Seçilen Bölüm:
* * * * * * * * *

T.C. YARGITAY
1.Hukuk Dairesi
Esas:
2013/19988
Karar: 2014/7420
Karar Tarihi: 09.04.2014
TAPU İPTALİ VE TESCİL DAVASI - GABİN
HUKUKSAL NEDENİ - GABİNİN SUBJEKTİF UNSURUNUN GERÇEKLEŞMEDİĞİ - DAVANIN REDDİNE
KARAR VERİLMESİ GEREKİRKEN KABULÜNÜN İSABETSİZ OLUŞU - HÜKMÜN BOZULMASI GEREĞİ
ÖZET: Dava, gabin (aşırı yararlanma)
hukuksal nedenine dayalı tapu iptali ve tescil isteğine ilişkindir. Somut
olayda; keşfen yapılan saptamaya göre, bedeller arasındaki aşırı fark nedeni
ile objektif unsurun gerçekleştiği açıktır.
Gabinin (aşırı yararlanma) subjektif unsuruna gelince; her ne kadar
davacı yaşlı ve tecrübesiz oluşundan yararlanıldığını ileri sürmüş ise de taşınmazı
davalıya satmadan kısa bir süre ince 10.000,00 TL bedelle satın almış iki buçuk
ay gibi kısa bir süre sonra 15.000.-TL bedelle satmıştır. Satış sırasında davacının
yalnız olmadığı, yanında kardeşi ve yeğeninin bulunduğu, bunun yanında davalının
sömürme kastı ile hareket ettiği iddiasının da kanıtlanamadığı dolayısı ile
gabinin subjektif unsurunun gerçekleşmediği açıktır.
(6098 S. K. m. 28) (818 S. K. m. 21)
Dava: Taraflar arasında görülen tapu
iptali ve tescil davası sonunda, yerel mahkemece davanın, kabulüne ilişkin
olarak verilen karar davalı tarafından yasal süre içerisinde temyiz edilmiş olmakla
dosya incelendi, Tetkik Hakimi Mehmet Dağlı'nın raporu okundu, açıklamaları
dinlendi, gereği görüşülüp düşünüldü;
Karar: Dava, gabin (aşırı yararlanma)
hukuksal nedenine dayalı tapu iptali ve tescil isteğine ilişkindir.
Mahkemece, davanın kabulüne karar
verilmiştir.

* * * * * * * * *

Yönerge 1:
Yargıtay kararında "Gabinin (aşırı yararlanma)" ile başlayıp "unsurunun gerçekleşmediği açıktır." ile biten kısmı hiç değiştirmeden yineler misin?
Yönerge 2:
Yargıtay kararını son cümlesinden sonrasıyla sürdürür müsün?
Kayıtların Yargıtay kararıyla hiçbir bağlantısı yoktur.

* * * * * * * * *

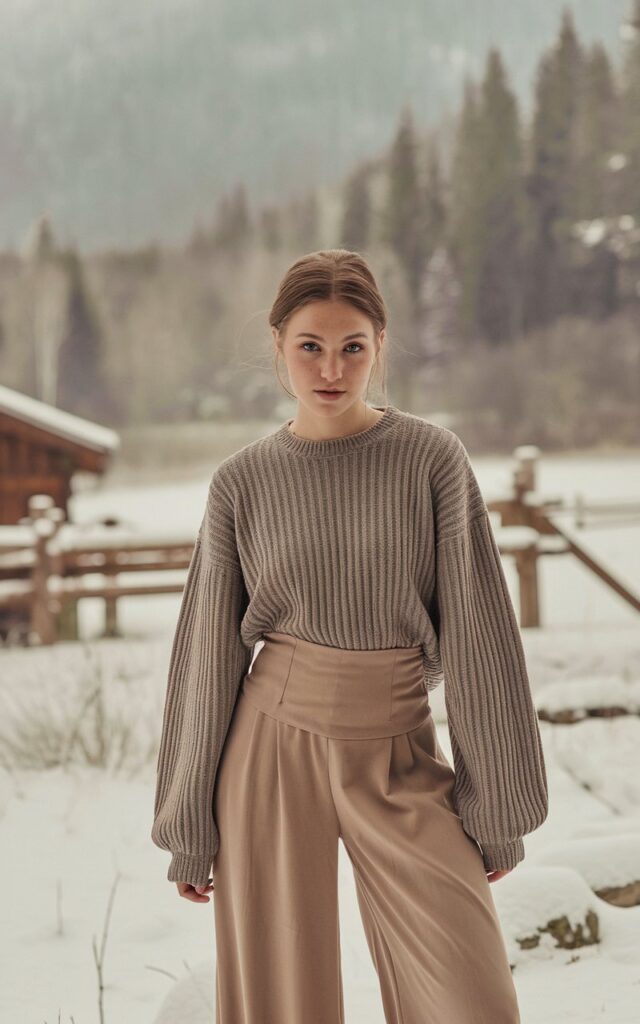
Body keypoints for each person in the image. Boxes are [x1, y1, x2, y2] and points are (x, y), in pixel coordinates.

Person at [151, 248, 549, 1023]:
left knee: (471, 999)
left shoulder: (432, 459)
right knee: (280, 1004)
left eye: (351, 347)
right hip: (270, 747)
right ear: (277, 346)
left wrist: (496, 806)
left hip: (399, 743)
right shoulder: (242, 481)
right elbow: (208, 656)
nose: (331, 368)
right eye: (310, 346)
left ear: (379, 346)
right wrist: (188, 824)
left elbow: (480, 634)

* * * * * * * * *

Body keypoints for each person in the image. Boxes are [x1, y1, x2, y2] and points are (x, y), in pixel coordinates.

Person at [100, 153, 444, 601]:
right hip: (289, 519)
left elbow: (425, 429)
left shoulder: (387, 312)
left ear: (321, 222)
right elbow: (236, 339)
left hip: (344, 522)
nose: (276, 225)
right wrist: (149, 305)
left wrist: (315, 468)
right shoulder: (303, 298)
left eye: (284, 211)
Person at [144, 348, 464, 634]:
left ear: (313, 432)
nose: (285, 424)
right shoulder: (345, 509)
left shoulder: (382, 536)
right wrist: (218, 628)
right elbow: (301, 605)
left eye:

* * * * * * * * *

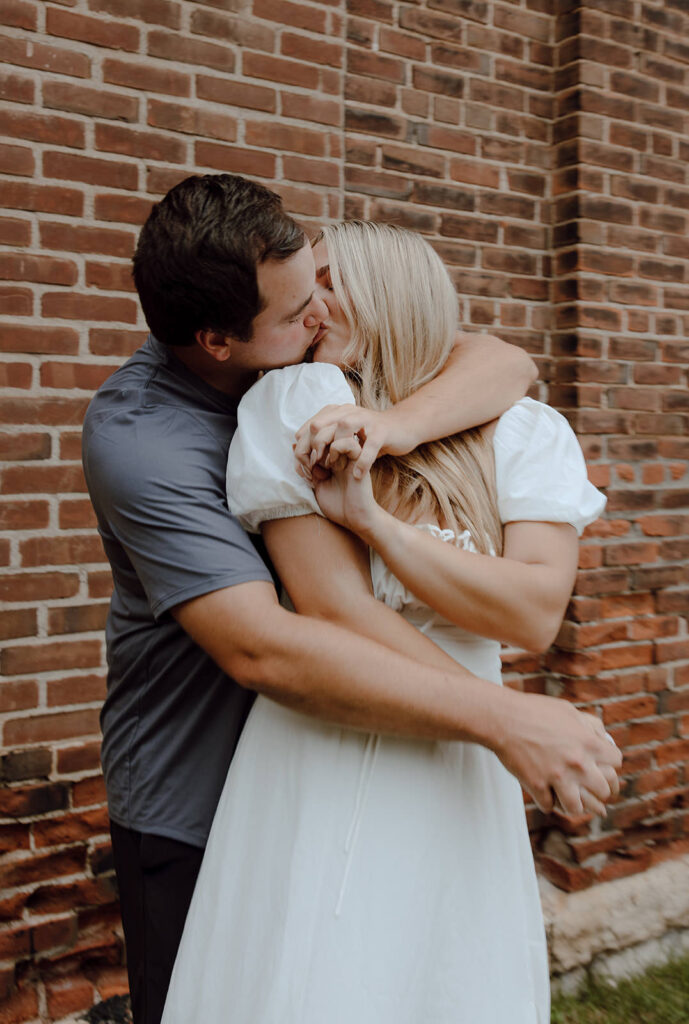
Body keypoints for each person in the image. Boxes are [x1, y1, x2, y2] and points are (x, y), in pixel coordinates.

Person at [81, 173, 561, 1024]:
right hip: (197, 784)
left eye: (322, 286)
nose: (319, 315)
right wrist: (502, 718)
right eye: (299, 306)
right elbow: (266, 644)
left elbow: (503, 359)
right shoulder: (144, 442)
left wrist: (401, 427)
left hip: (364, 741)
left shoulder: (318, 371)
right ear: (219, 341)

* * * * * * * * *

Beklenen Yanıt 1:
Gabinin (aşırı yararlanma) subjektif unsuruna gelince; her ne kadar
davacı yaşlı ve tecrübesiz oluşundan yararlanıldığını ileri sürmüş ise de taşınmazı
davalıya satmadan kısa bir süre ince 10.000,00 TL bedelle satın almış iki buçuk
ay gibi kısa bir süre sonra 15.000.-TL bedelle satmıştır. Satış sırasında davacının
yalnız olmadığı, yanında kardeşi ve yeğeninin bulunduğu, bunun yanında davalının
sömürme kastı ile hareket ettiği iddiasının da kanıtlanamadığı dolayısı ile
gabinin subjektif unsurunun gerçekleşmediği açıktır.

Beklenen Yanıt 2:
Çekişme konusu 20 parsel sayılı taşınmazı
davacının 18.11.2008 tarihinde 10.000,00 TL bedelle üçüncü kişiden satın aldığı,
2,5 ay sonra 15.000,00.-TL bedelle davalıya satış suretiyle temlik ettiği ve
taşınmazın akit tarihindeki gerçek değerinin 121.266,73.-TL olduğu sabittir.
Bilindiği üzere, sözleşmenin gabin
(aşırı yararlanma) nedeniyle illetli olduğunun kabulü için edim ve karşı edim
arasındaki oransızlığın, taraflardan birinin, diğerinin şahsında mevcut özel
bir durumu bilerek istismar etmesi, sömürmesi sonucu oluşması gerekir. Dar ve
zor durumda kalmaları nedeniyle, sözleşme yapmaya, mallarını çok düşük bedel
ile devretmeye sürüklenmiş kişileri korumak zayıfı güçlüye ezdirmemek için
hukukumuzda da düzenlemeler yapılmış 6098 sayılı Türk Borçlar Kanunun (TBK) 28.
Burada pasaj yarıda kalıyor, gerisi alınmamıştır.